[Supplied information — start]
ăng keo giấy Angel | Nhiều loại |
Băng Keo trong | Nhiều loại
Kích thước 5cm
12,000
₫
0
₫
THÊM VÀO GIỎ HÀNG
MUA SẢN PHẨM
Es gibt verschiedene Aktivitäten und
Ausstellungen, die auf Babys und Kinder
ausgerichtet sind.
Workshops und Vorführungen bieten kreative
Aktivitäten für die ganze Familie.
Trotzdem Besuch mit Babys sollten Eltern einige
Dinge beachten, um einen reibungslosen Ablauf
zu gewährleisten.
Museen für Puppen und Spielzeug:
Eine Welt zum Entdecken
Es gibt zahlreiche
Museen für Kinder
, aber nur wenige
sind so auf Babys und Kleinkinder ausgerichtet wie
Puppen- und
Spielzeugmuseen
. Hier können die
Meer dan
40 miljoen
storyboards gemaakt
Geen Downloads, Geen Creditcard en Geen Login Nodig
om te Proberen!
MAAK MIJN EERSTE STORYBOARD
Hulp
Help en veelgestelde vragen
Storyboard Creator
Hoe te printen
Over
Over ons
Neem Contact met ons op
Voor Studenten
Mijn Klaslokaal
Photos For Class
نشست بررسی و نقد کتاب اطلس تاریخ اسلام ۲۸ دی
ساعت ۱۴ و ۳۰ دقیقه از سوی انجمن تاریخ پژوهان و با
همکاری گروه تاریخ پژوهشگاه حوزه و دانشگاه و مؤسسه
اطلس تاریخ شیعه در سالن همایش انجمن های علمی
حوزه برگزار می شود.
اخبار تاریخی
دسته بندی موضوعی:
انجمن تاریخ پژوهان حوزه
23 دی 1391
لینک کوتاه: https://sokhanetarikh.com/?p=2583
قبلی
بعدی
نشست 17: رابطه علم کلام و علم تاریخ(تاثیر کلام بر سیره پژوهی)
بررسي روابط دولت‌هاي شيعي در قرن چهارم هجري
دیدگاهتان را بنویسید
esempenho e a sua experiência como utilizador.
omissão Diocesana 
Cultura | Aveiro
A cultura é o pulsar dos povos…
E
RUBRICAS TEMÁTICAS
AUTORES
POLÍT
[Supplied information — finish]
→ Action item
In the entries above, find every line with the word "Aktivitäten" and list it.

→ Task response
Es gibt verschiedene Aktivitäten und
Aktivitäten für die ganze Familie.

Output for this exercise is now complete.